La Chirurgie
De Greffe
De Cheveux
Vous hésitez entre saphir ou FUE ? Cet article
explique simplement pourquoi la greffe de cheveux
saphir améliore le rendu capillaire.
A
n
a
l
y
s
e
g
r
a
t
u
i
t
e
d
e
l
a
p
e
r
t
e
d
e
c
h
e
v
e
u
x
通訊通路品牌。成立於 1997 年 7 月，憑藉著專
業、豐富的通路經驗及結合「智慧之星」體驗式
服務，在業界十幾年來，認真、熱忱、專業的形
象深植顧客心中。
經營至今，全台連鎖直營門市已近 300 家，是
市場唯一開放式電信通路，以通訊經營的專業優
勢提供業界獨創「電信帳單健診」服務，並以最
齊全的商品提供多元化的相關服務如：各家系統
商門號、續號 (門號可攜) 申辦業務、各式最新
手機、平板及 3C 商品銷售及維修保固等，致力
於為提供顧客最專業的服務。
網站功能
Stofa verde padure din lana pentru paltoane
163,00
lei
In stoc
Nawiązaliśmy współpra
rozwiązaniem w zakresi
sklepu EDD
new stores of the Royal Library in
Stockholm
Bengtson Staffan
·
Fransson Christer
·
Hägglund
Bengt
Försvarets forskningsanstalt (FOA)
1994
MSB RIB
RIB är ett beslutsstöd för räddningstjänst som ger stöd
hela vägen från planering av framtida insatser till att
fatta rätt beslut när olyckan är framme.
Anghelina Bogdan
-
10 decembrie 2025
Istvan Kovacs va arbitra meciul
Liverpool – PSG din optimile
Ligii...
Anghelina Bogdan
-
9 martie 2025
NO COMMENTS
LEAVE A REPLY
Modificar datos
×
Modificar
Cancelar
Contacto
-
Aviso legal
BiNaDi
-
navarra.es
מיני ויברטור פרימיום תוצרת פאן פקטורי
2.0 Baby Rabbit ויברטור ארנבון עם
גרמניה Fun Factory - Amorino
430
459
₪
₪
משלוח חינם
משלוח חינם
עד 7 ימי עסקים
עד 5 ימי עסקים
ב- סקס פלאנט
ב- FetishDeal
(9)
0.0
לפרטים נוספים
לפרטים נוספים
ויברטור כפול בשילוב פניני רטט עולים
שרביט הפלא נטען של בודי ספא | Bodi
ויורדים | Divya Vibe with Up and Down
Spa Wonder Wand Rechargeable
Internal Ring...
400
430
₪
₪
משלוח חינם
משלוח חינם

▸ **Your instructions**
Locate each line in the records that contains the string "saphir", and copy those lines.

▸ **Exercise response**
Vous hésitez entre saphir ou FUE ? Cet article
saphir améliore le rendu capillaire.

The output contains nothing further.